Par Valéry Giscard d'Estaing

La première image que je garde d'Helmut Kohl est celle d'un homme timide et simple. C'était en juillet 1980. Je faisais un voyage officiel en Allemagne. Une étape était prévue à Hambourg, fief du chancelier Helmut Schmidt. Le nouveau responsable de la CDU, Helmut Kohl, avait demandé à me rencontrer. Cela avait déplu à Helmut Schmidt, car l'Allemagne était alors en pleine campagne électorale, et il ne voulait pas mettre en valeur son concurrent. Aussi avait-il organisé un entretien minimal sans éclat ni visibilité, dont Helmut Kohl m'a tenu rigueur pendant quelques années, à juste titre. Quand celui-ci est entré dans le petit bureau où je devais le recevoir, j'ai vu déboucher un géant embarrassé de lui-même, rempli de bonne volonté. Je n'ai pas deviné sa détermination : je l'ai pris pour un chef de parti, sympathique et modeste, sans voir percer le chancelier. Le chancelier, je l'ai eu sous les yeux à quelques mètres de moi, lorsqu'il est venu annoncer au Parlement européen, en novembre 1989, les conséquences de la chute du mur de Berlin. Il était accompagné de François Mitterrand, car la France présidait l'Union européenne – qui s'en souvient ? – quand s'est produit cet ébranlement historique. Le chancelier Kohl dominait la scène. Il était devenu le symbole de l'Allemagne en voie d'unification. Sa charpente s'était épaissie. Plus de trace, chez ce dirigeant herculéen, de sa timidité d'autrefois. À côté de la silhouette frêle du président français, il était, pour employer une image britannique towering : écrasant comme une tour. Et le mot a fait flèche dans mon cerveau : une tour, oui, c'était bien une tour, comme dans le jeu d'échecs. Cette pièce dont on garantit que – si on a l'avantage d'une tour, on est sûr de gagner la partie.

Par Édouard Balladur

Trois choses m'ont frappé chez le chancelier Kohl : le réalisme, la volonté, l'importance qu'il accorde à la relation franco-allemande au sein de l'Europe. Son attitude, lors du déploiement des euromissiles ou de l'unification allemande, a montré son caractère et sa détermination. La position qu'il a prise au moment de la crise monétaire de 1993 ou de la négociation finale de l'Uruguay Round témoigne qu'il a constamment le souci de tenir compte des intérêts fondamentaux de la France lorsqu'il sait qu'elle ne cédera pas. Aujourd'hui, il prend à bras le corps la modernisation du système budgétaire, fiscal et social allemand pour aborder cette année 1997, cruciale pour nos deux nations dans la perspective de la monnaie unique. Il aura marqué l'histoire de son pays, mais aussi celle de l'Europe, aussi fortement qu'Adenauer.
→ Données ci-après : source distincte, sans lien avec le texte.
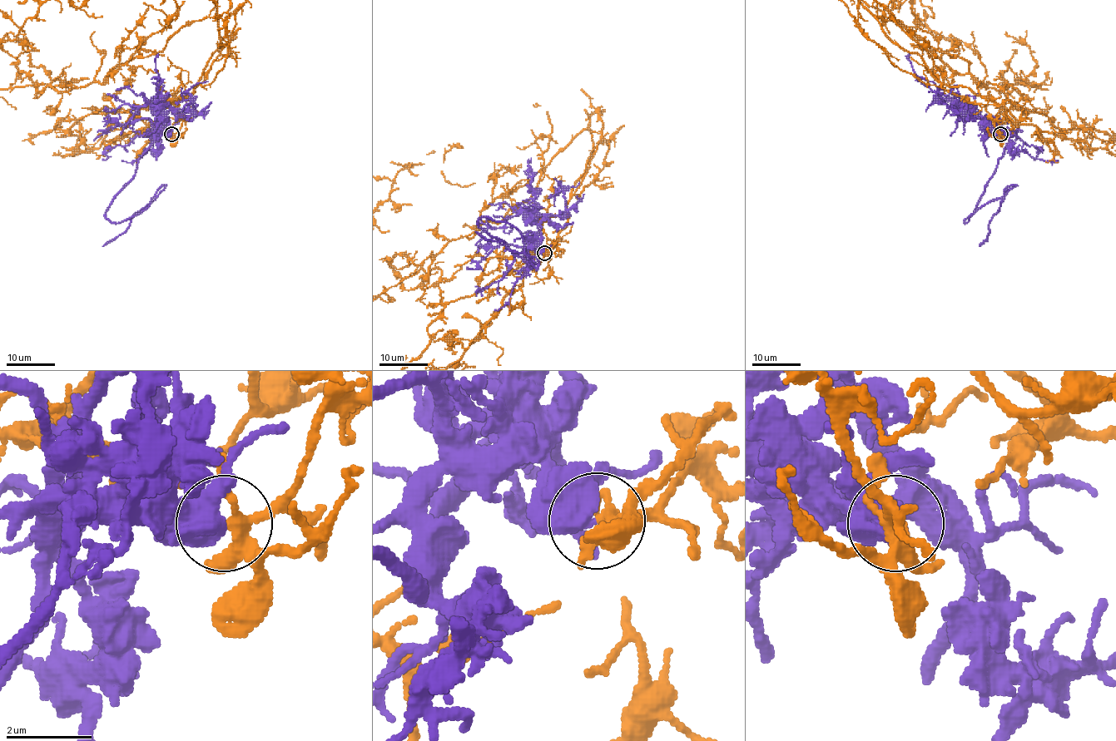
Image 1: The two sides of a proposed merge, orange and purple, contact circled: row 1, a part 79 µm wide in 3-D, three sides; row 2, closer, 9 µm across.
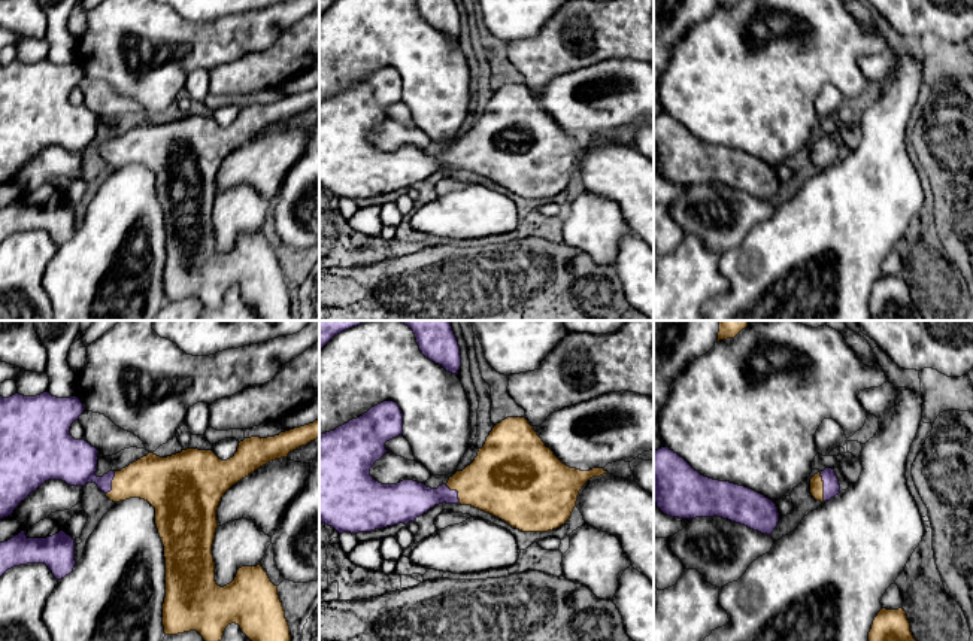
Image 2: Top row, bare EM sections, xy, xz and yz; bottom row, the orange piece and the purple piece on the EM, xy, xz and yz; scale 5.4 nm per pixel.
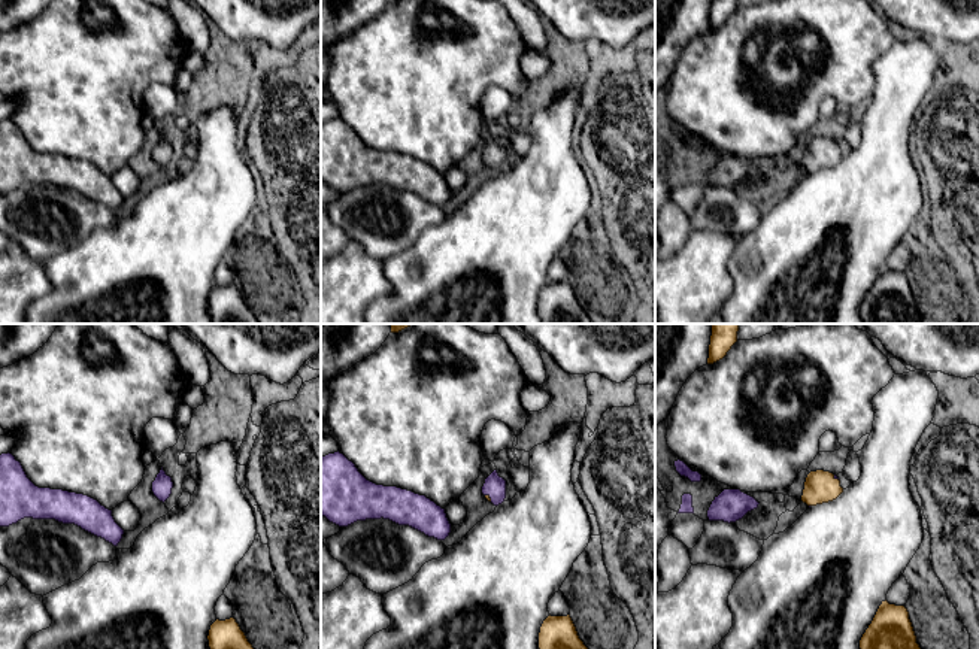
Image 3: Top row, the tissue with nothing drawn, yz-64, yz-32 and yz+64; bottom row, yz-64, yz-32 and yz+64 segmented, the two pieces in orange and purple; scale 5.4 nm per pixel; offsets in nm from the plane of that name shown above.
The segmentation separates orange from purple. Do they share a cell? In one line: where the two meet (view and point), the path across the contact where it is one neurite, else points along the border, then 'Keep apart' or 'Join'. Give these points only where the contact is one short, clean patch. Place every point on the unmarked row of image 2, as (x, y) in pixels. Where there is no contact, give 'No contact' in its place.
Touches orange at yz (823, 152). Boundary: yz (820, 137), (824, 167). Keep apart

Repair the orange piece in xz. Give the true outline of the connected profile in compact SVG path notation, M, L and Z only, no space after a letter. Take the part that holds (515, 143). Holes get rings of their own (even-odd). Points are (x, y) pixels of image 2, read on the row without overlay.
M507 83L492 94L475 127L449 143L446 152L458 158L461 171L489 179L522 198L548 198L570 185L582 152L603 140L609 139L603 134L581 137L567 133L525 83Z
Être le chancelier de la réunification et de l'Union européenne, quel destin !

Par Jacques Delors

Cet épisode date de près de dix ans, mais il illustre parfaitement trois dimensions du personnage : son autorité politique, son habilité dans la négociation et son engagement européen. Fin 1987, il devenait vital pour l'Europe, d'adopter un ensemble de mesures – ce qu'on a appelé le « paquet Delors » - qui allaient de l'adaptation de la politique agricole commune à la création d'une nouvelle ressource communautaire en passant par le développement des politiques dites structurelles. J'avais fait le tour des douze capitales, mais les blocages semblaient insurmontables. Au premier semestre 1988, l'Allemagne assumait la présidence de la Communauté. Helmut Kohl m'a accordé un soutien inconditionnel. Il a convoqué le Conseil européen pour les 12 et 13 février. Ensemble, nous avons longuement mis au point le texte, puis mené des entretiens bilatéraux avec les chefs de gouvernement. Le 13, à 23 heures, il a dit : « Je ne suis plus prêt à discuter ». Seule Thatcher continuait de résister. Vers 2 heures, nous avons fini par la convaincre… Ce jour-là, le chancelier a vraiment assuré la relance de la construction européenne.